Data for the task Start Marker
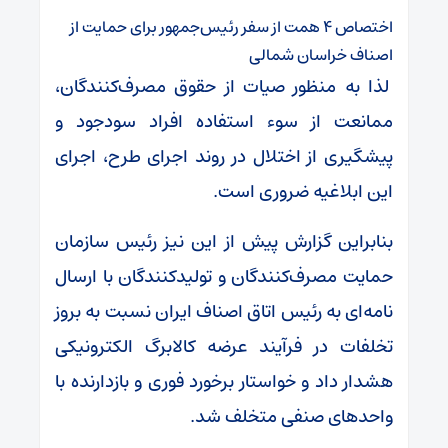
اختصاص ۴ همت از سفر رئیس‌جمهور برای حمایت از
اصناف خراسان شمالی
لذا به منظور صیات از حقوق مصرف‌کنندگان،
ممانعت از سوء استفاده افراد سودجود و
پیشگیری از اختلال در روند اجرای طرح، اجرای
این ابلاغیه ضروری است.
بنابراین گزارش پیش از این نیز رئیس سازمان
حمایت مصرف‌کنندگان و تولیدکنندگان با ارسال
نامه‌ای به رئیس اتاق اصناف ایران نسبت به بروز
تخلفات در فرآیند عرضه کالابرگ الکترونیکی
هشدار داد و خواستار برخورد فوری و بازدارنده با
واحدهای صنفی متخلف شد.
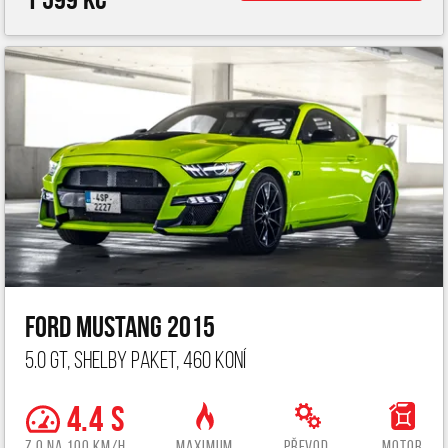
Ford Mustang 2015
5.0 GT, Shelby paket, 460 koní
4.4 s
z 0 na 100 km/h
Maximum
Převod.
Motor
Data for the task End Marker
■ **What this task involves**:
Print the lines starting at the one that contains "Ford Mustang 2015" and ending at the last line, with no changes.

■ **Task response**:
Ford Mustang 2015
5.0 GT, Shelby paket, 460 koní
4.4 s
z 0 na 100 km/h
Maximum
Převod.
Motor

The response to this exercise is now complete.